La obediencia del Siervo, anunciada por el profeta y proclamada por el Apóstol, se refleja en el relato sobrio, a la vez que grandioso, de la pasión y muerte del Señor.
Traicionado por sus discípulos, negado por Pedro, abandonado por los suyos, experimentando la angustia del pecado del mundo en Getsemaní, torturado y elevado en la cruz, Jesús se manifiesta como el Hijo amado del Padre, y, de hecho, muere con el grito supremo: ‘Abbâ (45-50). El Señor murió con los Salmos de su pueblo en los labios. Israel, como si no fuera el pueblo de la alianza, lo ha entregado a los paganos. El diálogo con Pilato no conduce a nada porque falta la mediación de la Escritura. Sin embargo, es un pagano (el centurión) quien proclama su identidad: “Verdaderamente este era Hijo de Dios”.
Jesús tuvo que soportar las injurias de sus enemigos y las burlas de quienes le habían condenado, pero también soportó las tres “tentaciones escatológicas” (en paralelismo con las tres tentaciones del desierto).

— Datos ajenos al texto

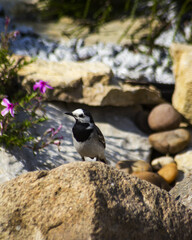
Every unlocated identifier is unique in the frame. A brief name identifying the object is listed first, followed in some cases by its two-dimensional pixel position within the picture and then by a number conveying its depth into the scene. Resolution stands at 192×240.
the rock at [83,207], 5.69
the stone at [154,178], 9.65
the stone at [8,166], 8.80
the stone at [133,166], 10.52
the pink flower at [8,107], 7.83
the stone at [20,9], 17.72
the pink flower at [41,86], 8.91
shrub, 8.73
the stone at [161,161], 11.56
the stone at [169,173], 10.67
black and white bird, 9.36
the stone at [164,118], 12.31
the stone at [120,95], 12.21
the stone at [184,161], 11.40
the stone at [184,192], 7.44
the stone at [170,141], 11.84
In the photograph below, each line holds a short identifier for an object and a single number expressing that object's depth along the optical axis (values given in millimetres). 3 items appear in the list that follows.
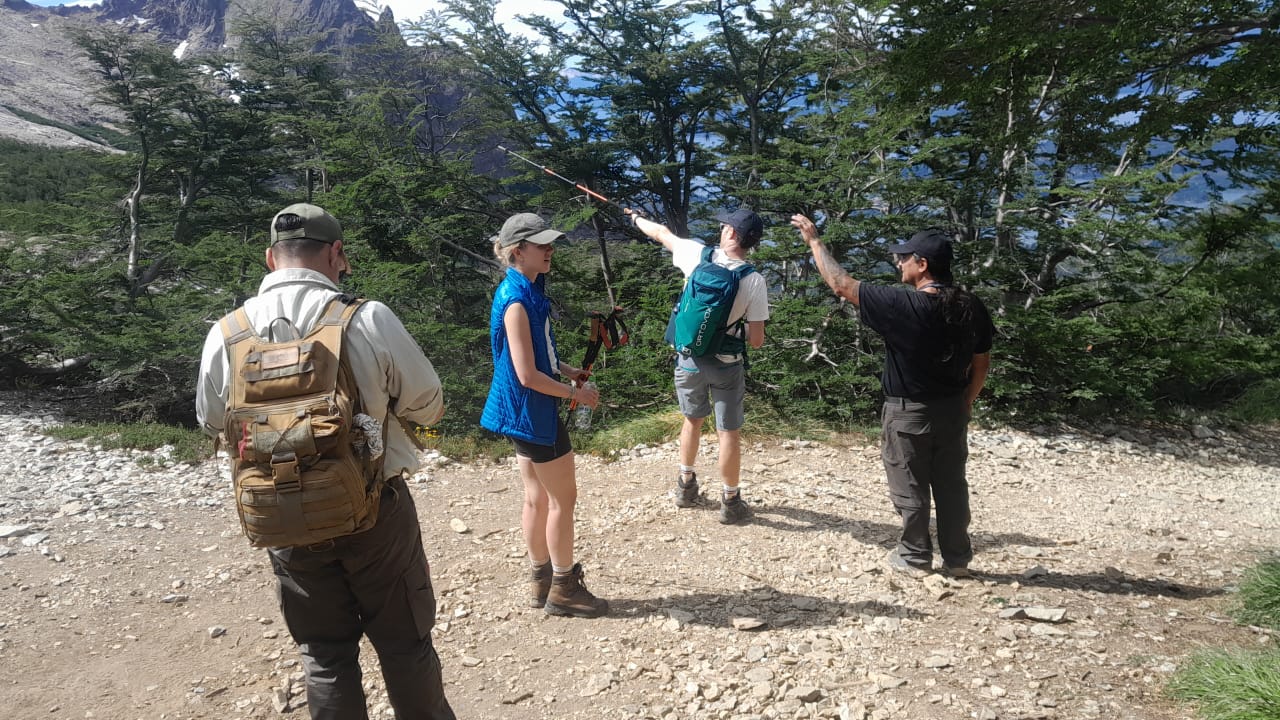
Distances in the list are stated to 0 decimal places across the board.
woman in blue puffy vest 2945
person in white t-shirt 4027
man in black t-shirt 3357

Su muerte es una teofanía divina, significada por el terremoto “la tierra tembló, las rocas se resquebrajaron”, el velo del templo rasgado y las tinieblas “vinieron tinieblas sobre toda la tierra”. Es la teofanía (revelación) de Dios en la Persona (humanidad y divinidad) del Verbo y del Hijo que obedece filialmente la voluntad del Padre en el Espíritu Santo para nuestra salvación. El abismo de la Vida ha entrado en el abismo de la Muerte para aniquilarla y hacernos entrar, resucitando, en el Abismo de su Vida.
Primeras ferias de Semana Santa
La Semana Santa, también llamada semana grande o vivificante, se inicia con las tres ferias del Lunes Santo, Martes Santo y Miércoles Santo. No son todavía la celebración de la Pascua -pertenecen aún al Tiempo de Cuaresma- pero sin embargo ya están orientadas a la celebración inmediata de la Pascua.
Así, el Prefacio propio de estos días (Pref. II de la Pasión del Señor) reza: “Se acercan los días de su pasión salvadora y de su resurrección gloriosa”.
La liturgia viene determinada por la proclamación de los Evangelios: el lunes, la unción de María en Betania; el martes, la traición al Señor; y el miércoles, la preparación de la Cena de Pascua.
Los griegos denominan estos tres días de la Semana Santa «tiempo de la espera del Esposo».
Estos días la liturgia bizantina canta una y otra vez el tropario: “La sala de tu banquete nupcial, yo la veo toda iluminada, oh mi Salvador. Y no tengo el vestido nupcial para entrar a disfrutar de tu belleza. Ilumina, Señor, el traje de mi alma, y, ¡sálvame!, Señor, ¡sálvame!”.
También en las tres primeras ferias de la Semana Santa se leen los “Cánticos del Siervo de Yahvé”: el primero, el lunes; el segundo, el martes; el tercero, el miércoles. El cuarto, el más sublime, se reserva para el Viernes Santo.
Son significativas las aclamaciones que ocupan el verso del aleluya, antes del Evangelio.
Representan el saludo de la Iglesia a su Rey y Señor (Salve, rey nuestro), que se dispone a dar su vida por la salvación del mundo.
Los Salmos son ya, estos días, más que nunca, la oración del Señor en los días de su pasión. Todos deben orarse en boca de Cristo. Son oraciones de Jesús al Padre en labios de su Iglesia y revelan los sentimientos de su corazón.